En tant que photographe, j’ai été attirée par cette traversée nord-ouest/sud-est de l’Europe, par cette quête de « la divine aube ».,pour reprendre les termes de Jacottet et par cette « route » qui rejoint le Mont Thabor, dont la scène de « la Transfiguration » est une véritable « révélation » au sens photographique du terme .

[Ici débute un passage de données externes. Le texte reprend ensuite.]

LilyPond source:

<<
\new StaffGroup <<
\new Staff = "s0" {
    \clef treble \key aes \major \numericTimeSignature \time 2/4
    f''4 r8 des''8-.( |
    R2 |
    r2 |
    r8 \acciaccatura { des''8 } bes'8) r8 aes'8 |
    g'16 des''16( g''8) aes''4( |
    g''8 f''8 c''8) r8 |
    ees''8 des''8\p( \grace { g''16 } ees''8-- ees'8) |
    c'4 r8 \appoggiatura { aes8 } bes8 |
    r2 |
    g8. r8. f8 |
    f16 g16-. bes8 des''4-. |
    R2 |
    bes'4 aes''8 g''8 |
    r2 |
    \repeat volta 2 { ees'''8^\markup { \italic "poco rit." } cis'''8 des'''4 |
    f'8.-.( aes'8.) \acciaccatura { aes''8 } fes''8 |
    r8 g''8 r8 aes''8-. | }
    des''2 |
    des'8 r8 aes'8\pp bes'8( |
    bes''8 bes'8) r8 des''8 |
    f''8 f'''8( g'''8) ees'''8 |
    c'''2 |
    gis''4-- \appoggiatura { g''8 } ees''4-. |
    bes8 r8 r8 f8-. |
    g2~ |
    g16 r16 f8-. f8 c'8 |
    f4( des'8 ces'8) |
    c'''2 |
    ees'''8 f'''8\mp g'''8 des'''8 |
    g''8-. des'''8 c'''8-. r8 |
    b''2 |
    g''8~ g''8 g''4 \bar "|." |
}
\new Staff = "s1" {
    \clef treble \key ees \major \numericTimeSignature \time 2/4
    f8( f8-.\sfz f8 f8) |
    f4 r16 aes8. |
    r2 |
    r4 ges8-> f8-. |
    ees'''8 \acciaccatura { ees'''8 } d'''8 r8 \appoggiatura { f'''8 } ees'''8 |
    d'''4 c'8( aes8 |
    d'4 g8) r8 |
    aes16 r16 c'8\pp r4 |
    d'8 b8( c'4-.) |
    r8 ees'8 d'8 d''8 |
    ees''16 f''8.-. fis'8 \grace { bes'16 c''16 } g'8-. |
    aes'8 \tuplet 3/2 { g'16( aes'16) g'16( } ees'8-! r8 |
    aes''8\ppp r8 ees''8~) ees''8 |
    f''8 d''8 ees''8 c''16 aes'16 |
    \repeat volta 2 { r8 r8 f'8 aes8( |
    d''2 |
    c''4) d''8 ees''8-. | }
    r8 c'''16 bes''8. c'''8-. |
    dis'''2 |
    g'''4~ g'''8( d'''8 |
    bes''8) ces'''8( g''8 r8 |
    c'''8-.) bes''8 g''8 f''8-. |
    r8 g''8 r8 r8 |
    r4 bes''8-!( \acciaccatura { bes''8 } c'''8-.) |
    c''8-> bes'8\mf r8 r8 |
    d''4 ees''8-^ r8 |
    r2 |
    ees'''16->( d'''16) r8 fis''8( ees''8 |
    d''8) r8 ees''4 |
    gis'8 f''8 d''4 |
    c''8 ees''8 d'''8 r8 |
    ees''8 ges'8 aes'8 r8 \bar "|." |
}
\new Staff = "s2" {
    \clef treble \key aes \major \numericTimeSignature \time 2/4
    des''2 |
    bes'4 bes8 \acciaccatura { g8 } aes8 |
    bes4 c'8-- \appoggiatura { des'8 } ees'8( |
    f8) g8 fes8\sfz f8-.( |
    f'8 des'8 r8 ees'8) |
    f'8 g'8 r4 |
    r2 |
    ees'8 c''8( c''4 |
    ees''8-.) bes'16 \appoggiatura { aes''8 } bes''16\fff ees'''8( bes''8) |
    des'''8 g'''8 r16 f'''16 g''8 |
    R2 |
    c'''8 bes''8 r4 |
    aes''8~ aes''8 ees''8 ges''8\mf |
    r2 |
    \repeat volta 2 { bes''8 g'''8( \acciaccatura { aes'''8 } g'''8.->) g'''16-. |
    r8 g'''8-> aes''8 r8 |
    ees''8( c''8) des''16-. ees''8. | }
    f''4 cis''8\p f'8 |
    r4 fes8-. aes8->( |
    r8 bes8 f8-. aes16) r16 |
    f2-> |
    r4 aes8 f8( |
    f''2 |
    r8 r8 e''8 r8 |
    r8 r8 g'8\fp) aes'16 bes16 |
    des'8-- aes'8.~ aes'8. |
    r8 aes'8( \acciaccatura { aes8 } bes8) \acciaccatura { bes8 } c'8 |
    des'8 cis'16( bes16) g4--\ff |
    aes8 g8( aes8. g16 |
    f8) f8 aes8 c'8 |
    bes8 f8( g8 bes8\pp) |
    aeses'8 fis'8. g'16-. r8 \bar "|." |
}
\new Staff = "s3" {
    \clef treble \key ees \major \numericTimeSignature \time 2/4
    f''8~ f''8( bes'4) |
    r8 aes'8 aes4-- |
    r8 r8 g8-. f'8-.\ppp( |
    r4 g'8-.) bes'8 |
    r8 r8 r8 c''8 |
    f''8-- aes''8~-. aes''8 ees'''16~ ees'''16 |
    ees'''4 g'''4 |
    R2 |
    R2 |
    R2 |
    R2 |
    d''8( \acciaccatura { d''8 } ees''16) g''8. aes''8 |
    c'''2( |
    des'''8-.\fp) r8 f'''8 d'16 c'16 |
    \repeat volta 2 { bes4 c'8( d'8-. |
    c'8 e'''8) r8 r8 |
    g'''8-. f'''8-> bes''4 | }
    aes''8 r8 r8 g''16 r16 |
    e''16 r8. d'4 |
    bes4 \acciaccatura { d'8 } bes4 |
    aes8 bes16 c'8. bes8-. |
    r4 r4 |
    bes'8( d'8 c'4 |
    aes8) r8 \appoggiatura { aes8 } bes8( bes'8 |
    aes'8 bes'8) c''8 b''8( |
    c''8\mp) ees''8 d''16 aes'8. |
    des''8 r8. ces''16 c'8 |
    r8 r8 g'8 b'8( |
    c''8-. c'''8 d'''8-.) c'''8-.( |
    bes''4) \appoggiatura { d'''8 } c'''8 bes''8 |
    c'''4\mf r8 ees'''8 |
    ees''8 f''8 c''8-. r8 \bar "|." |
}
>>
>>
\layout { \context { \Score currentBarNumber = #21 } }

Certes, la photographie joue avec la lumière, c’est sa matière première, mais aussi avec le temps. La photographie défie Chronos, cherche à l’arrêter dans sa course et à laisser des traces de ces « instants » fixés. Et ce dans l’intention qui est toujours la même, pour le touriste pressé comme pour le photographe engagé, sentir et dire sa présence au monde, en laisser une trace, élargir notre temps de mortel. En suivant cette route, du Mont Saint Michel au Mont Thabor, je remontais de quelques siècles, dans l’histoire du christianisme, puis en continuant au sud-est, à travers la Grèce, de quelques autres siècles encore dans l’histoire de nos mythologies et de ce qu’elles nous racontent des combats entre l’ombre et la lumière, au coeur même du jeu photographique,dans le plaisir d’un présent toujours plus ample, de « la présence » au lieu, de la présence à soi.